Vandaag, zelfs als de Fransen zijn enigszins in strijd met het sociaal beleid van de overheid (wat ertoe zou kunnen leiden dat ze de eisen van de stakers steunen), hebben de "Covid-jaren" er het meest toe geleid dat er veel belang wordt gehecht aan het doorbrengen van de vakantie van 2022 met het gezin. De staking is daarom voor hen een teveel kosten worden gecompenseerd door compensatie en excuses van het bedrijf.

De ultieme dreiging van een vakantiestaking is geactiveerd. Op korte termijn zouden de agenten kunnen verdienen (op hun loonstrookje) en zal de staking miljoenen euro's hebben gekost. Op langere termijn zullen de kosten potentieel catastrofaal zijn: groeiende desinteresse in de vakbonden (in dit geval ingehaald door een informele groep geboren op Facebook), wantrouwen jegens het optreden van intermediaire instanties, slechte publiciteit voor de SNCF.
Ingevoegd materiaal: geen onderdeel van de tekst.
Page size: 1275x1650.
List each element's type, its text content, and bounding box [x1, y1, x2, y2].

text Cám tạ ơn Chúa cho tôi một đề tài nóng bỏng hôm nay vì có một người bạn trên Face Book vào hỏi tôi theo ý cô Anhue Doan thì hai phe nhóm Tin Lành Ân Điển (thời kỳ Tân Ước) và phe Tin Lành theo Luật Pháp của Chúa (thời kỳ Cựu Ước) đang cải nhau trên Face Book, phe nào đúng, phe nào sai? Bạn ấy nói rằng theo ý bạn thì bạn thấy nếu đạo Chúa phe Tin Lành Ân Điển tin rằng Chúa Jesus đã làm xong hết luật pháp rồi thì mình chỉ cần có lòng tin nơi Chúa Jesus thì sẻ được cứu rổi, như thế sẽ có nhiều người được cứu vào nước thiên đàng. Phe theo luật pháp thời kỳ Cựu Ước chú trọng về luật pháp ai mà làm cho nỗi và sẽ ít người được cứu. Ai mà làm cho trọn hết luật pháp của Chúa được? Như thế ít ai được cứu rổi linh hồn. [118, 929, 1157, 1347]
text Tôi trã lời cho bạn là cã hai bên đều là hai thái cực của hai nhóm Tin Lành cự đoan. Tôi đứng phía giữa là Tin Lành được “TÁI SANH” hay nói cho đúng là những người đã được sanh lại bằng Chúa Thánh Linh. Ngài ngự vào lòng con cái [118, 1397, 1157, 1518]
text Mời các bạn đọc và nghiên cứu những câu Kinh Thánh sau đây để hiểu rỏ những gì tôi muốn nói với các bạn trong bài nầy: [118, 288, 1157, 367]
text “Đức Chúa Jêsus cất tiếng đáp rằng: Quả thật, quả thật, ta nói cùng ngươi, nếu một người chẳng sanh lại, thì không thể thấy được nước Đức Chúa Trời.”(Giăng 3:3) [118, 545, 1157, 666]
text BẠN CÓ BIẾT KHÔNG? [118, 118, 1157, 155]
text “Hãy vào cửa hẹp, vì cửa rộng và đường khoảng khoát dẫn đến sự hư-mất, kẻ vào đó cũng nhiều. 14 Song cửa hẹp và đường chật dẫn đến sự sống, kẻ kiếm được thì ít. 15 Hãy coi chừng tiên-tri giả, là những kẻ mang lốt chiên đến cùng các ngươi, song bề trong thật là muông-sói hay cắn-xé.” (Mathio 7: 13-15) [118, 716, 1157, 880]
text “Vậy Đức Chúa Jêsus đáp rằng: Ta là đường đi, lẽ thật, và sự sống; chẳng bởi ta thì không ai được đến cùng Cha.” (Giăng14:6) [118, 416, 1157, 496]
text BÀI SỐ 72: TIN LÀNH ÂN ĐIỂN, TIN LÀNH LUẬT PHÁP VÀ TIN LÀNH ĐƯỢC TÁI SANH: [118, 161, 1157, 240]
Aan de andere kant zou de winst kunnen worden geplukt door de concurrenten van de SNCF (zoals Trenitalia tussen Parijs en Lyon) die niet nalaten om van de gelegenheid gebruik te maken om het marktaandeel van de zittende operator weg te knabbelen.

Adriaan Borbely, universitair hoofddocent onderhandelen, EM Lyon et Pauline de Becdelièvre, Docent / docent-onderzoeker, Ecole Normale Supérieure Parijs-Saclay - Universiteit Parijs-Saclay

Dit artikel is opnieuw gepubliceerd vanaf The Conversation onder Creative Commons-licentie. Lees deorigineel artikel.